What is your diagnosis?
Abigail is an approximately 50 pound, female, spayed, adult, mixed breed dog who presented to Animal Kind for acute signs of pain. She had begun crying out and trembling that morning. Her person reported no history of injury. She was being given a low dose of the corticosteroid, prednisone every other day to control the symptoms of her chronic allergic skin disease.
On physical exam, Abigail seemed painful when moving from a sitting or prone position to standing and resented handling of her right hind leg. However, she was extremely tense and nervous during the examination and the veterinarian was unable to confidently localize the source of her discomfort.
Despite our good intentions, situations like this one with Abigail arise frequently. Veterinarians understand that animals in distress are often very nervous especially in unfamiliar surroundings with unfamiliar people. We do our best under these circumstances to use patience, experience, and the sometimes tests to further investigate. What would you do in this situation?
Based on her signs and examination findings, the veterinarian recommended radiographs (x-rays) of Abigail’s back and hips. The images are included below. (Click on each x-ray to see the full image.)
What abnomalities do you see?
Based on these images, Abigail was diagnosed with intervertebral disc disease and hip dysplasia.

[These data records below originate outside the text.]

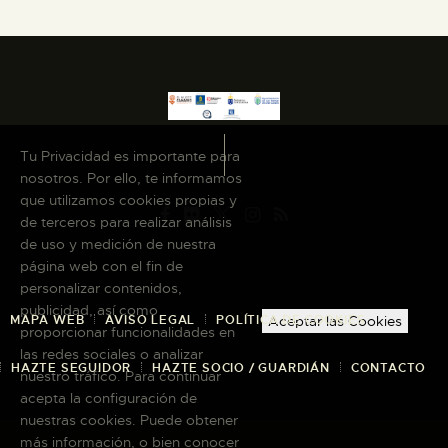
Tu Privacidad es importante para
nosotros. Por ello, te informamos
que utilizamos cookies propias y
de terceros para realizar análisis
de uso y medición de nuestra
página web con el fin de
personalizar contenidos,
publicidad, así como
MAPA WEB
AVISO LEGAL
POLÍTICA DE COOKIES
Aceptar las Cookies
proporcionar funcionalidades en
las redes sociales o analizar
HAZTE SEGUIDOR
HAZTE SOCIO / GUARDIÁN
CONTACTO
nuestro tráfico. Para continuar
acepta la configuración de
nuestras cookies. Puede obtener
más información, o bien conocer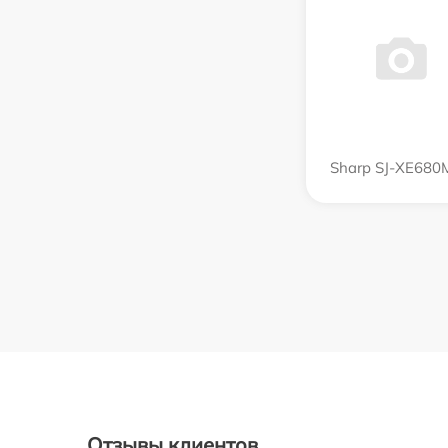
Sharp SJ-XE680
Отзывы клиентов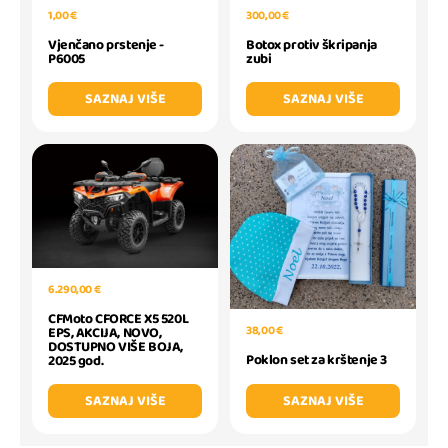
1,00 €
300,00 €
Vjenčano prstenje -
Botox protiv škripanja
P6005
zubi
SAZNAJ VIŠE
SAZNAJ VIŠE
6.290,00 €
CFMoto CFORCE X5 520L
38,00 €
EPS, AKCIJA, NOVO,
DOSTUPNO VIŠE BOJA,
Poklon set za krštenje 3
2025 god.
SAZNAJ VIŠE
SAZNAJ VIŠE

The radiographic signs of her intervertebral disc disease were a collapse or narrowing of the space between the 12th and 13th thoracic vertebrae and the presence of bone spurs known as discospondylosis on the ventral or bottom aspects of several vertebrae.

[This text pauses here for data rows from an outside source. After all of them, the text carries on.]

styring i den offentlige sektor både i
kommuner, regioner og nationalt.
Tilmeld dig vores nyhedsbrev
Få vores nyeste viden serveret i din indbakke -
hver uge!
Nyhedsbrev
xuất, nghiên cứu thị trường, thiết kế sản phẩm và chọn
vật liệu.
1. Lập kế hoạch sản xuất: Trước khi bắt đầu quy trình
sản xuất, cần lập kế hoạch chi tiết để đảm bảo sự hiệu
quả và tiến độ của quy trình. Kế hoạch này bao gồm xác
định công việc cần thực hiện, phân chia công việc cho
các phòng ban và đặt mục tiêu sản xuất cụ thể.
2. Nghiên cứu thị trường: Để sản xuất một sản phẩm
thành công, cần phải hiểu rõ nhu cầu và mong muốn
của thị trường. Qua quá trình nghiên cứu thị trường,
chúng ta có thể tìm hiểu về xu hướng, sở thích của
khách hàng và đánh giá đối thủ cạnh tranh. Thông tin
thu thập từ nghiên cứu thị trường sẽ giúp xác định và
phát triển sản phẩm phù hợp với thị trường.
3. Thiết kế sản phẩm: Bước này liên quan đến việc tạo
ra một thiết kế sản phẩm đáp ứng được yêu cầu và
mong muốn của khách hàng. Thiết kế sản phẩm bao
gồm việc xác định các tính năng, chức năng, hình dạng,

The diagnosis of hip dysplasia was made by recognizing a decreased depth of the acetabulum which is the socket of each of Abigail’s hip joints. In addition to this, there was significant bone spur or osteophyte formation in both hips.
Both conditions identified on Abigail’s radiographs are potentially painful. We began treatment with a pain control drug called tramadol and recommended strict activity restriction. Abigail continued to have signs of pain. Because the sharp, intermittent nature of her pain was most suggestive of intervertebral disc disease, we recommended increasing the dose of her prednisone. Anti-inflammatory corticosteroids such as prednisone are often helpful in relieving the pain associated with spinal diseases. Abigail’s signs rapidly improved.
In the long-term, weight control and possibly other arthritis control medications directed against the degenerative changes seen in her hips were indicated. Abigail, like many older patients, has more than one concurrent disease and making her happy and comfortable involves managing more than one problem.